== Given data
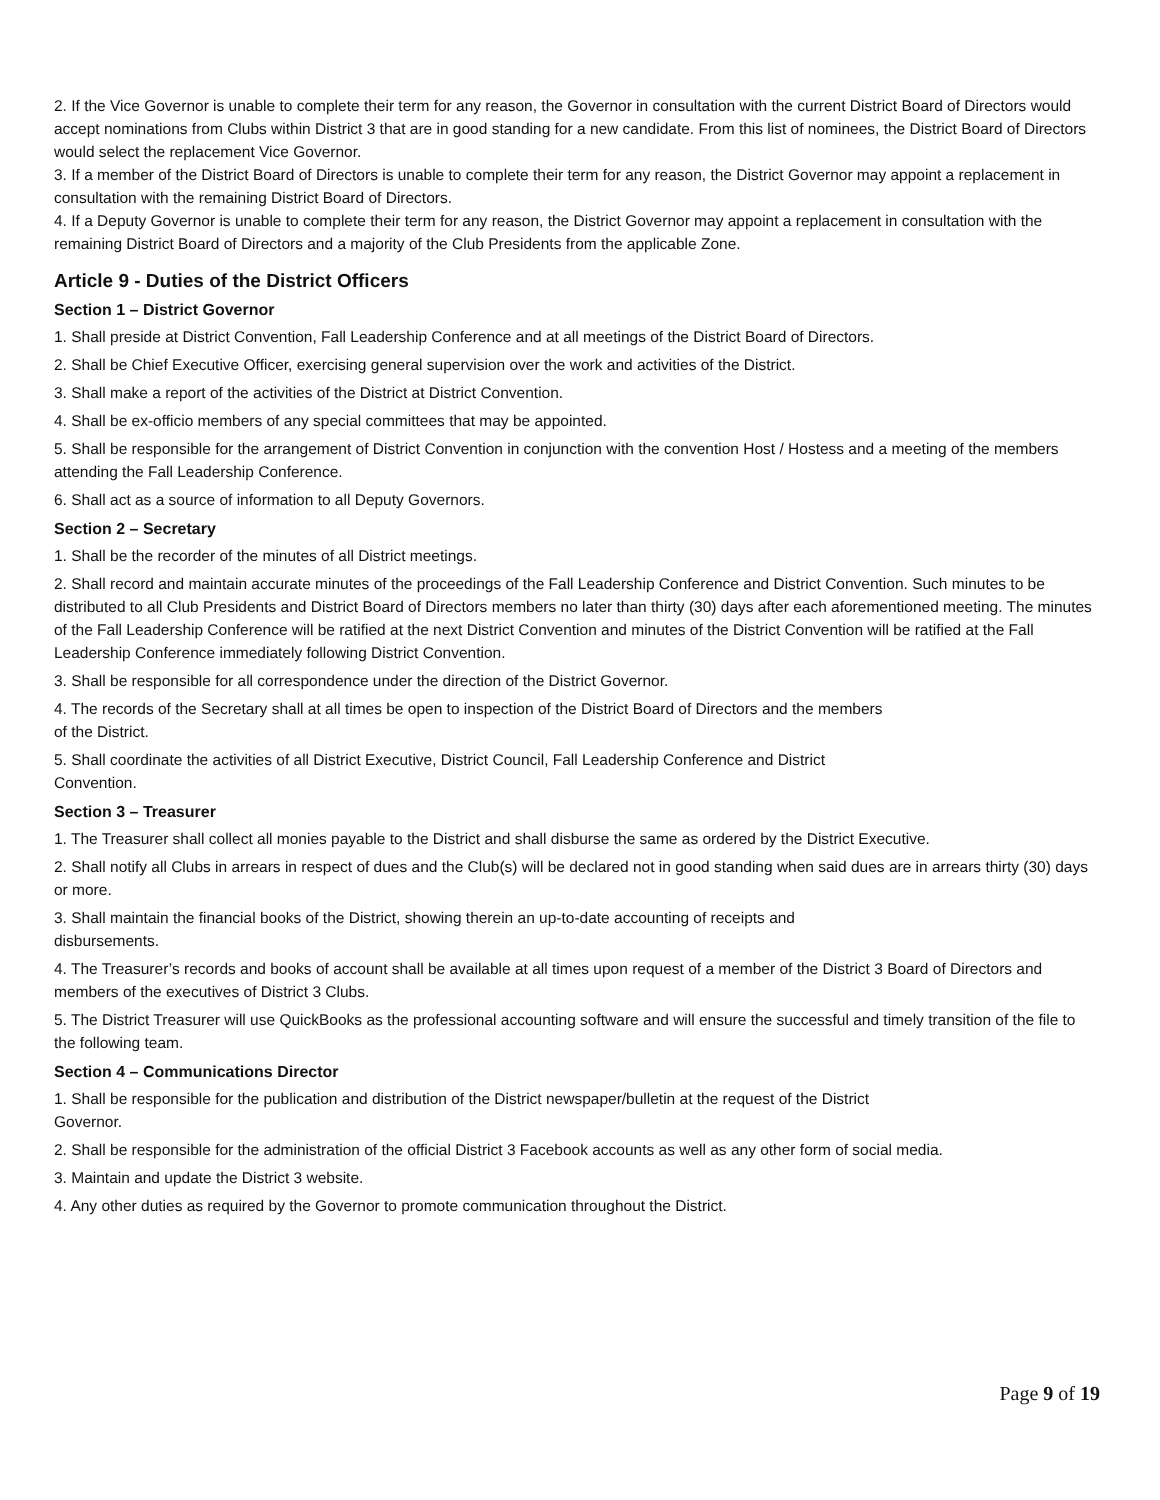2. If the Vice Governor is unable to complete their term for any reason, the Governor in consultation with the current District Board of Directors would accept nominations from Clubs within District 3 that are in good standing for a new candidate. From this list of nominees, the District Board of Directors would select the replacement Vice Governor.
3. If a member of the District Board of Directors is unable to complete their term for any reason, the District Governor may appoint a replacement in consultation with the remaining District Board of Directors.
4. If a Deputy Governor is unable to complete their term for any reason, the District Governor may appoint a replacement in consultation with the remaining District Board of Directors and a majority of the Club Presidents from the applicable Zone.
Article 9 - Duties of the District Officers
Section 1 – District Governor
1. Shall preside at District Convention, Fall Leadership Conference and at all meetings of the District Board of Directors.
2. Shall be Chief Executive Officer, exercising general supervision over the work and activities of the District.
3. Shall make a report of the activities of the District at District Convention.
4. Shall be ex-officio members of any special committees that may be appointed.
5. Shall be responsible for the arrangement of District Convention in conjunction with the convention Host / Hostess and a meeting of the members attending the Fall Leadership Conference.
6. Shall act as a source of information to all Deputy Governors.
Section 2 – Secretary
1. Shall be the recorder of the minutes of all District meetings.
2. Shall record and maintain accurate minutes of the proceedings of the Fall Leadership Conference and District Convention. Such minutes to be distributed to all Club Presidents and District Board of Directors members no later than thirty (30) days after each aforementioned meeting. The minutes of the Fall Leadership Conference will be ratified at the next District Convention and minutes of the District Convention will be ratified at the Fall Leadership Conference immediately following District Convention.
3. Shall be responsible for all correspondence under the direction of the District Governor.
4. The records of the Secretary shall at all times be open to inspection of the District Board of Directors and the members
of the District.
5. Shall coordinate the activities of all District Executive, District Council, Fall Leadership Conference and District
Convention.
Section 3 – Treasurer
1. The Treasurer shall collect all monies payable to the District and shall disburse the same as ordered by the District Executive.
2. Shall notify all Clubs in arrears in respect of dues and the Club(s) will be declared not in good standing when said dues are in arrears thirty (30) days or more.
3. Shall maintain the financial books of the District, showing therein an up-to-date accounting of receipts and
disbursements.
4. The Treasurer’s records and books of account shall be available at all times upon request of a member of the District 3 Board of Directors and members of the executives of District 3 Clubs.
5. The District Treasurer will use QuickBooks as the professional accounting software and will ensure the successful and timely transition of the file to the following team.
Section 4 – Communications Director
1. Shall be responsible for the publication and distribution of the District newspaper/bulletin at the request of the District
Governor.
2. Shall be responsible for the administration of the official District 3 Facebook accounts as well as any other form of social media.
3. Maintain and update the District 3 website.
4. Any other duties as required by the Governor to promote communication throughout the District.
Page 9 of 19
====
Without including a single picture, restate all of the data word for word.

2. If the Vice Governor is unable to complete their term for any reason, the Governor in consultation with the current District Board of Directors would accept nominations from Clubs within District 3 that are in good standing for a new candidate. From this list of nominees, the District Board of Directors would select the replacement Vice Governor.
3. If a member of the District Board of Directors is unable to complete their term for any reason, the District Governor may appoint a replacement in consultation with the remaining District Board of Directors.
4. If a Deputy Governor is unable to complete their term for any reason, the District Governor may appoint a replacement in consultation with the remaining District Board of Directors and a majority of the Club Presidents from the applicable Zone.
Article 9 - Duties of the District Officers
Section 1 – District Governor
1. Shall preside at District Convention, Fall Leadership Conference and at all meetings of the District Board of Directors.
2. Shall be Chief Executive Officer, exercising general supervision over the work and activities of the District.
3. Shall make a report of the activities of the District at District Convention.
4. Shall be ex-officio members of any special committees that may be appointed.
5. Shall be responsible for the arrangement of District Convention in conjunction with the convention Host / Hostess and a meeting of the members attending the Fall Leadership Conference.
6. Shall act as a source of information to all Deputy Governors.
Section 2 – Secretary
1. Shall be the recorder of the minutes of all District meetings.
2. Shall record and maintain accurate minutes of the proceedings of the Fall Leadership Conference and District Convention. Such minutes to be distributed to all Club Presidents and District Board of Directors members no later than thirty (30) days after each aforementioned meeting. The minutes of the Fall Leadership Conference will be ratified at the next District Convention and minutes of the District Convention will be ratified at the Fall Leadership Conference immediately following District Convention.
3. Shall be responsible for all correspondence under the direction of the District Governor.
4. The records of the Secretary shall at all times be open to inspection of the District Board of Directors and the members
of the District.
5. Shall coordinate the activities of all District Executive, District Council, Fall Leadership Conference and District
Convention.
Section 3 – Treasurer
1. The Treasurer shall collect all monies payable to the District and shall disburse the same as ordered by the District Executive.
2. Shall notify all Clubs in arrears in respect of dues and the Club(s) will be declared not in good standing when said dues are in arrears thirty (30) days or more.
3. Shall maintain the financial books of the District, showing therein an up-to-date accounting of receipts and
disbursements.
4. The Treasurer’s records and books of account shall be available at all times upon request of a member of the District 3 Board of Directors and members of the executives of District 3 Clubs.
5. The District Treasurer will use QuickBooks as the professional accounting software and will ensure the successful and timely transition of the file to the following team.
Section 4 – Communications Director
1. Shall be responsible for the publication and distribution of the District newspaper/bulletin at the request of the District
Governor.
2. Shall be responsible for the administration of the official District 3 Facebook accounts as well as any other form of social media.
3. Maintain and update the District 3 website.
4. Any other duties as required by the Governor to promote communication throughout the District.
Page 9 of 19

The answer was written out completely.